Residents of the Deheishe Refugee Camp said Malek Shahin, 19, was among a group of people protesting against the soldiers who had come to arrest two men. Both those men were apprehended, they said.
The Israeli military said violence erupted during "routine activity" when its troops encountered a barrage of "pipe bombs, Molotov cocktails and rolling burning tires and fired warning shots in the air to disperse the mob and prevent an escalation".
In a second arrest raid on Tuesday, Israeli troops detained a Palestinian in the West Bank town of Ramallah in connection with a stabbing incident in October, the military said.
Violent incidents have become a daily occurrence in the West Bank, Israel and Jerusalem in the past two months, as an increasing number of Jews visit East Jerusalem's al-Aqsa mosque compound – Islam's third holiest site, which is also revered by Jews as the location of two destroyed biblical-era temples.

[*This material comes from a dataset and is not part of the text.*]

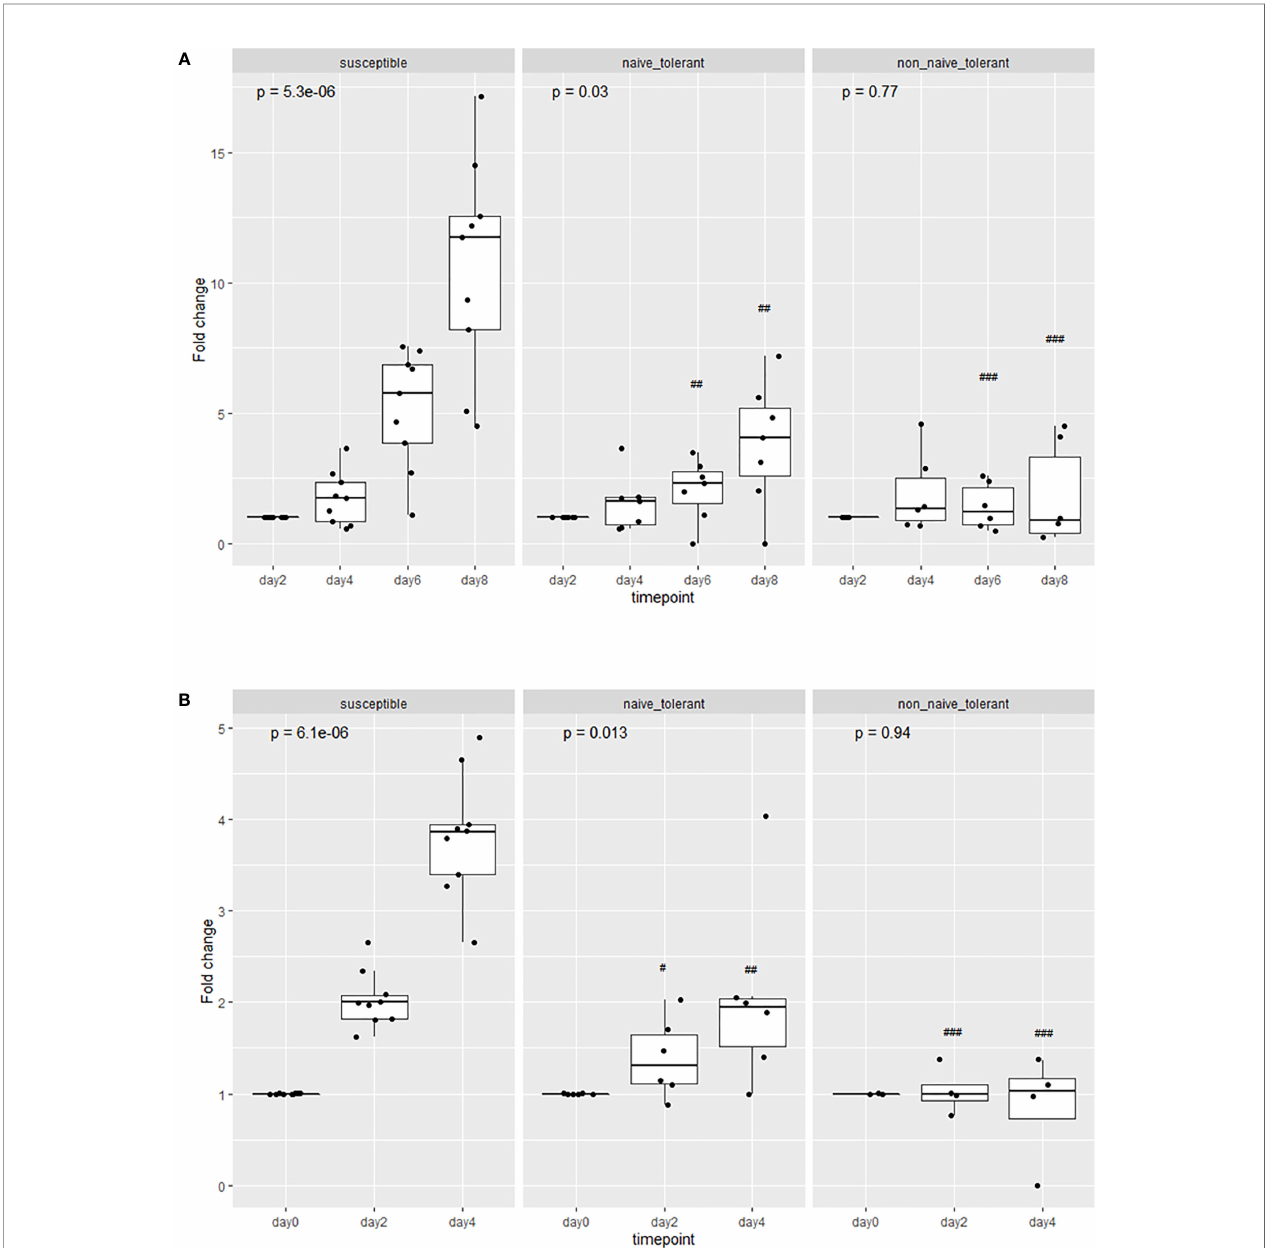
FIGURE 2 | Proliferation of cells from susceptible and tolerant animals infected in vitro . The cells were collected from tolerant animals both before (naive) or after (non-naïve) the fi eld study. The proliferation is represented as the group means of the fold changes in the number of live cells in each culture. Analyses were performed during the fi rst (A) and the second week (B) of culture following infection. In panel (B) , day ‘ 0 ’ refers to the fi rst day of counting (8 days after infection). The p values represent the probability of a difference in the fold change at different days within each group (Kruskal-Wallis test). The probability of a difference in fold change at the same day between susceptible and tolerant populations is shown as ## p < 0.01; ### p < 0.001 (Wilcoxon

Since Oct. 1, Israeli forces have killed 105 Palestinians, 65 of whom Israel says were assailants or had been caught on camera carrying out assaults. Most of the others were killed in clashes with police or troops. One U.S. citizen and 19 Israelis have been killed in Palestinian attacks.
In the West Bank town of Hebron on Monday, paramilitary police fatally shot a Palestinian after he stabbed and critically injured an Israeli, police and hospital sources said.
Palestinians are also frustrated over a peacemaking process, deadlocked since early 2014, while Israel persists in adding to settlements in the dozens of enclaves it has built on land siezed in the 1967 Middle East war.
International condemnation of Israel's actions in the occupied territory has also intensified and foreign powers have expressed concern over what they say is excessive use of force.
Relations between Sweden and Israel deteriorated further on Sunday after Israel said Sweden's foreign minister had accused it of unlawful killings and Stockholm responded by saying that the comments had been "blown out of reasonable proportion".
On Saturday, U.S. Secretary of State John Kerry said settlement-building raised questions about Israel's long-term intentions.